* [Required action]: Your answer must be an exact copy of all the entries.

* [Material to process]:
◆ ◆ ◆

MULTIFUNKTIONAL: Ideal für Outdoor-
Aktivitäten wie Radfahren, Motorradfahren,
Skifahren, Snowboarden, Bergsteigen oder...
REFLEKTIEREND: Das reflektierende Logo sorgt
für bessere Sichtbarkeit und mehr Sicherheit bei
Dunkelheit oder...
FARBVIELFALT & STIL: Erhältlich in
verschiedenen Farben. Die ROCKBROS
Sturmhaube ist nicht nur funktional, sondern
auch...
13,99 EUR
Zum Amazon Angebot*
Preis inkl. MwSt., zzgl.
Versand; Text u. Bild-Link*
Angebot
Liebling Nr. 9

◆ ◆ ◆

* [Solution]:
MULTIFUNKTIONAL: Ideal für Outdoor-
Aktivitäten wie Radfahren, Motorradfahren,
Skifahren, Snowboarden, Bergsteigen oder...
REFLEKTIEREND: Das reflektierende Logo sorgt
für bessere Sichtbarkeit und mehr Sicherheit bei
Dunkelheit oder...
FARBVIELFALT & STIL: Erhältlich in
verschiedenen Farben. Die ROCKBROS
Sturmhaube ist nicht nur funktional, sondern
auch...
13,99 EUR
Zum Amazon Angebot*
Preis inkl. MwSt., zzgl.
Versand; Text u. Bild-Link*
Angebot
Liebling Nr. 9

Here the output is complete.